Given data Block Start

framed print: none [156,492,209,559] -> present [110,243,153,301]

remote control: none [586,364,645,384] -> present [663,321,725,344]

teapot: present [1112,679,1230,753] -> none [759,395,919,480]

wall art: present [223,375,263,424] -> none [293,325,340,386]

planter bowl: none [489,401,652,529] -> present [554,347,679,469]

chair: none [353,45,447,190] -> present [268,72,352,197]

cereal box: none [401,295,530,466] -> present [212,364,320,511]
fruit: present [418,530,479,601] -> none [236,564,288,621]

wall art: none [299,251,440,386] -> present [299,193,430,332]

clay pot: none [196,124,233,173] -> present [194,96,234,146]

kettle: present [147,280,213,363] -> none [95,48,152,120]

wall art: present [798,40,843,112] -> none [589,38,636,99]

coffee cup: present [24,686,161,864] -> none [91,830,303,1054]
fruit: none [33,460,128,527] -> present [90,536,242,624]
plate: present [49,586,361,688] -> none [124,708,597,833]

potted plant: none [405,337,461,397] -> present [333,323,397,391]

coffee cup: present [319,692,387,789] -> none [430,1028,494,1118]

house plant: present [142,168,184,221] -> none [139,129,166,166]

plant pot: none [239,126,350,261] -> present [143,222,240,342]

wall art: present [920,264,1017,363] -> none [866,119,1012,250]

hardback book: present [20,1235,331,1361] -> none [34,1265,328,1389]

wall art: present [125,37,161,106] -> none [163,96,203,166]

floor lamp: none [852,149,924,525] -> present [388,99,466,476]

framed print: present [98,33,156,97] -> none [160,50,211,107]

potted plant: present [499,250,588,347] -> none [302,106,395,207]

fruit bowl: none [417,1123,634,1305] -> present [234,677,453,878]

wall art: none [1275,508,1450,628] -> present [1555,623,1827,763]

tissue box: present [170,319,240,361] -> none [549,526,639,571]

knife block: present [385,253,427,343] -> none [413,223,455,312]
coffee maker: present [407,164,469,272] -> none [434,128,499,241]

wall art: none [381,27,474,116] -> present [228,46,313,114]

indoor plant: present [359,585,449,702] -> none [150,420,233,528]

Given data Block End

> Requirement
Exact repetition of every record is required.

> Output for this exercise
framed print: none [156,492,209,559] -> present [110,243,153,301]

remote control: none [586,364,645,384] -> present [663,321,725,344]

teapot: present [1112,679,1230,753] -> none [759,395,919,480]

wall art: present [223,375,263,424] -> none [293,325,340,386]

planter bowl: none [489,401,652,529] -> present [554,347,679,469]

chair: none [353,45,447,190] -> present [268,72,352,197]

cereal box: none [401,295,530,466] -> present [212,364,320,511]
fruit: present [418,530,479,601] -> none [236,564,288,621]

wall art: none [299,251,440,386] -> present [299,193,430,332]

clay pot: none [196,124,233,173] -> present [194,96,234,146]

kettle: present [147,280,213,363] -> none [95,48,152,120]

wall art: present [798,40,843,112] -> none [589,38,636,99]

coffee cup: present [24,686,161,864] -> none [91,830,303,1054]
fruit: none [33,460,128,527] -> present [90,536,242,624]
plate: present [49,586,361,688] -> none [124,708,597,833]

potted plant: none [405,337,461,397] -> present [333,323,397,391]

coffee cup: present [319,692,387,789] -> none [430,1028,494,1118]

house plant: present [142,168,184,221] -> none [139,129,166,166]

plant pot: none [239,126,350,261] -> present [143,222,240,342]

wall art: present [920,264,1017,363] -> none [866,119,1012,250]

hardback book: present [20,1235,331,1361] -> none [34,1265,328,1389]

wall art: present [125,37,161,106] -> none [163,96,203,166]

floor lamp: none [852,149,924,525] -> present [388,99,466,476]

framed print: present [98,33,156,97] -> none [160,50,211,107]

potted plant: present [499,250,588,347] -> none [302,106,395,207]

fruit bowl: none [417,1123,634,1305] -> present [234,677,453,878]

wall art: none [1275,508,1450,628] -> present [1555,623,1827,763]

tissue box: present [170,319,240,361] -> none [549,526,639,571]

knife block: present [385,253,427,343] -> none [413,223,455,312]
coffee maker: present [407,164,469,272] -> none [434,128,499,241]

wall art: none [381,27,474,116] -> present [228,46,313,114]

indoor plant: present [359,585,449,702] -> none [150,420,233,528]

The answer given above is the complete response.